### Data for review
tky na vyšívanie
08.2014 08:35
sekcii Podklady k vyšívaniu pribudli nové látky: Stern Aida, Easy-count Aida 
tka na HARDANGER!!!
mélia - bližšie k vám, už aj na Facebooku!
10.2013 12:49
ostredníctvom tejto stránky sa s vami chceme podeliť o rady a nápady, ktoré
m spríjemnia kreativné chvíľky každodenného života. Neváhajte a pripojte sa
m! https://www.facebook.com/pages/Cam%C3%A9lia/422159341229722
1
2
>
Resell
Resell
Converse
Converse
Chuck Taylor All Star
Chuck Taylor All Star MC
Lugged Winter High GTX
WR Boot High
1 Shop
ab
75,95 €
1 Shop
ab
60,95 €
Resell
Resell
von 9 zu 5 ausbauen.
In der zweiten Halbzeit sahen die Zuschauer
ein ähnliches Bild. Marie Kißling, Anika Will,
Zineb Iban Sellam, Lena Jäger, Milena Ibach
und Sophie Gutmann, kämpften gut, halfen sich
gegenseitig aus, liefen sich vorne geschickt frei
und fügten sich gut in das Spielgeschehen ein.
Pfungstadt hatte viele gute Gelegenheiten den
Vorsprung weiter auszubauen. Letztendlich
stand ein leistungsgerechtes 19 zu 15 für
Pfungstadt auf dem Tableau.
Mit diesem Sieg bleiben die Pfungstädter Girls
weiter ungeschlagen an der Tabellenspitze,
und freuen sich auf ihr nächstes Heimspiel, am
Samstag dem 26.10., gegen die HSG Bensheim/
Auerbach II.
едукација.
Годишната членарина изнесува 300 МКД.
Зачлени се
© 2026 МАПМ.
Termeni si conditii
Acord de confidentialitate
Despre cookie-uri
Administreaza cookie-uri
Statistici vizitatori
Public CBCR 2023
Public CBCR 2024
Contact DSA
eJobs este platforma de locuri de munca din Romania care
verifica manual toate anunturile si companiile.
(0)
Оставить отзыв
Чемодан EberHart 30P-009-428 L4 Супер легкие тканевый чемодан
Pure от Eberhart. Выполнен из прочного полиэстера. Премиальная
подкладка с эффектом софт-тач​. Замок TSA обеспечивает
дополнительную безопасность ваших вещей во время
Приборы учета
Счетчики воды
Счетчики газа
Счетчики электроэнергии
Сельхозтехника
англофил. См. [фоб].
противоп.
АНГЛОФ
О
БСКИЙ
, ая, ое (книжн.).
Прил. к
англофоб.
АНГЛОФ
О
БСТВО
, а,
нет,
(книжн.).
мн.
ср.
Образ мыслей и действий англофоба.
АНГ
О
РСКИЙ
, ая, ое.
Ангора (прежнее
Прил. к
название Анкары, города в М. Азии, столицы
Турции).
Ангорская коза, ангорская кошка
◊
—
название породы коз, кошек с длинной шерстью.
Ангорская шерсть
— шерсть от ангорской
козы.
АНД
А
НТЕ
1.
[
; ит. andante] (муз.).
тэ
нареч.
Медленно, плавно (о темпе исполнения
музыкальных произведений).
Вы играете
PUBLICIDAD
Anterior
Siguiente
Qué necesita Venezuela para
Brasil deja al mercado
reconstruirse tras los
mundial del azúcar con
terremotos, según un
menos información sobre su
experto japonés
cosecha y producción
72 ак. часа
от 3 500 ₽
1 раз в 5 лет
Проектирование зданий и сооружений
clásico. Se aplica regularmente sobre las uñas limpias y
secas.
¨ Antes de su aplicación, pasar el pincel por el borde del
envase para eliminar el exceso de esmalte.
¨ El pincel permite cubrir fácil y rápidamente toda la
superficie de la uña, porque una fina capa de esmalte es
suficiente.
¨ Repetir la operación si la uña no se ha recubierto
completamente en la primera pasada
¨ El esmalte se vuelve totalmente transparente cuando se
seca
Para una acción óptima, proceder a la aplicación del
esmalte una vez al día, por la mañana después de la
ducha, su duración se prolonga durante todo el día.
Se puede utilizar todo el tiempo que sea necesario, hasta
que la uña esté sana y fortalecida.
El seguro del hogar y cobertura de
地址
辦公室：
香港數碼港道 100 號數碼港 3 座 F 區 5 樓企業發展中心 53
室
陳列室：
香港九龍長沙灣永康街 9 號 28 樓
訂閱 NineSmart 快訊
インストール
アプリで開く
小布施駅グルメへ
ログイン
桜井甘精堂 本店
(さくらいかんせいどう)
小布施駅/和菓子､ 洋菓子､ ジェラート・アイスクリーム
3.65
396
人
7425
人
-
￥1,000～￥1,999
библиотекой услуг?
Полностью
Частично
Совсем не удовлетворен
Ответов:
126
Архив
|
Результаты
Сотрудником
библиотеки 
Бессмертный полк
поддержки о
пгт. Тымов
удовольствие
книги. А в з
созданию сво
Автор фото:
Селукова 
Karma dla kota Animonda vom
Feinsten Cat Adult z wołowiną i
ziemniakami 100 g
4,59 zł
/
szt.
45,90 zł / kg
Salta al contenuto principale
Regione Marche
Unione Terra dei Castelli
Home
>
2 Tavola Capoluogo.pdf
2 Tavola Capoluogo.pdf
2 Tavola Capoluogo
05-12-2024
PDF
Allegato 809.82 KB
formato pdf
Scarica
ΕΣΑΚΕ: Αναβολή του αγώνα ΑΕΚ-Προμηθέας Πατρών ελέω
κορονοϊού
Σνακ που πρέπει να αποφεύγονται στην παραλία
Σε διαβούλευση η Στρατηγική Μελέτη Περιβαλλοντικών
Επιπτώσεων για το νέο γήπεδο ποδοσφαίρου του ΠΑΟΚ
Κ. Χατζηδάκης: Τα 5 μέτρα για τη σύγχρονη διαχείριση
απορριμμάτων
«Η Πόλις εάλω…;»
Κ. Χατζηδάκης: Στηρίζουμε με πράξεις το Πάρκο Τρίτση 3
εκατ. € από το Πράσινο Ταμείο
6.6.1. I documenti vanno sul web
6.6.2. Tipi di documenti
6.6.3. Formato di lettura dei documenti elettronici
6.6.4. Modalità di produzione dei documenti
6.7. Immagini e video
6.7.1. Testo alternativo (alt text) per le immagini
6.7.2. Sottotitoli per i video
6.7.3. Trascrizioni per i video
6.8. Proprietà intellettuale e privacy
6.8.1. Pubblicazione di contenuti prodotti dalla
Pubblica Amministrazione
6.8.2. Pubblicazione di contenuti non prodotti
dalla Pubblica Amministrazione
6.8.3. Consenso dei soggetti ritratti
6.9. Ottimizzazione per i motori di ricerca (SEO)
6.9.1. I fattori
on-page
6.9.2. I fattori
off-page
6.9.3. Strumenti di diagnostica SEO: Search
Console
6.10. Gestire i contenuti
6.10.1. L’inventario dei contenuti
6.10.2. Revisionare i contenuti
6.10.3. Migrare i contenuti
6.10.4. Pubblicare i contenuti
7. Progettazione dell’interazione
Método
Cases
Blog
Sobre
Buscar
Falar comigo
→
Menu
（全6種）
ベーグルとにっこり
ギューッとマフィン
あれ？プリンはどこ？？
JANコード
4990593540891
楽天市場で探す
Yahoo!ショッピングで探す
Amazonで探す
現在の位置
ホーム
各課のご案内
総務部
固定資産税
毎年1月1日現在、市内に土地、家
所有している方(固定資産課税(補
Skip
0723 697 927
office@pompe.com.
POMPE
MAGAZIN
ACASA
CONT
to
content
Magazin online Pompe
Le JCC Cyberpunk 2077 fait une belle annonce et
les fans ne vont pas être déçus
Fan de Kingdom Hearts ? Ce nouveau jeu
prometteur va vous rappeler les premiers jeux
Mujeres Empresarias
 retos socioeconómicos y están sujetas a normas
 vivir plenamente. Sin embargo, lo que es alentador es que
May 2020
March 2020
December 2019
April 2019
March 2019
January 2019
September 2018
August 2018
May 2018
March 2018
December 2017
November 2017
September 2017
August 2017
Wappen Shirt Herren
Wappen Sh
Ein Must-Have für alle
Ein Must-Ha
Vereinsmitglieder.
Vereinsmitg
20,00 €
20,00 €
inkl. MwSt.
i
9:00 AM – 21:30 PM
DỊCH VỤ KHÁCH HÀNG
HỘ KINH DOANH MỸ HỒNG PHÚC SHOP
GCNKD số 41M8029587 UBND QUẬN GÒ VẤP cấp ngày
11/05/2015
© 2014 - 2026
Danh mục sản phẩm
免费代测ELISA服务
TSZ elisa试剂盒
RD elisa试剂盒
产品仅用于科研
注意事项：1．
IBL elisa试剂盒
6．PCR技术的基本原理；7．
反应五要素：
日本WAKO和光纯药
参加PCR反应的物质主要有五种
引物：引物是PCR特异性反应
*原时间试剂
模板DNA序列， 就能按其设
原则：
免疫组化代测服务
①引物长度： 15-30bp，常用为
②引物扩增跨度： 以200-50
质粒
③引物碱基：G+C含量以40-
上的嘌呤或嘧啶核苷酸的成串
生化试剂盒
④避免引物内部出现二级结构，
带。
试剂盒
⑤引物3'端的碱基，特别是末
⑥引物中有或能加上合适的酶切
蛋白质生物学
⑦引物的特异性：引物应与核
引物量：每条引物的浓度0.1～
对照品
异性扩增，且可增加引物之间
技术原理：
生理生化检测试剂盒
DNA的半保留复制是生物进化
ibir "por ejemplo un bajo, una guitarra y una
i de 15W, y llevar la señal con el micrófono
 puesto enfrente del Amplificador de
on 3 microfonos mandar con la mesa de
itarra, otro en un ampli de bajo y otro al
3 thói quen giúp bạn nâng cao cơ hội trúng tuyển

### Assigned task
Reproduce character for character every line of the entries, starting at the first line and ending at the line that contains "WR Boot High", with both of those lines included.

### Exercise answer
tky na vyšívanie
08.2014 08:35
sekcii Podklady k vyšívaniu pribudli nové látky: Stern Aida, Easy-count Aida 
tka na HARDANGER!!!
mélia - bližšie k vám, už aj na Facebooku!
10.2013 12:49
ostredníctvom tejto stránky sa s vami chceme podeliť o rady a nápady, ktoré
m spríjemnia kreativné chvíľky každodenného života. Neváhajte a pripojte sa
m! https://www.facebook.com/pages/Cam%C3%A9lia/422159341229722
1
2
>
Resell
Resell
Converse
Converse
Chuck Taylor All Star
Chuck Taylor All Star MC
Lugged Winter High GTX
WR Boot High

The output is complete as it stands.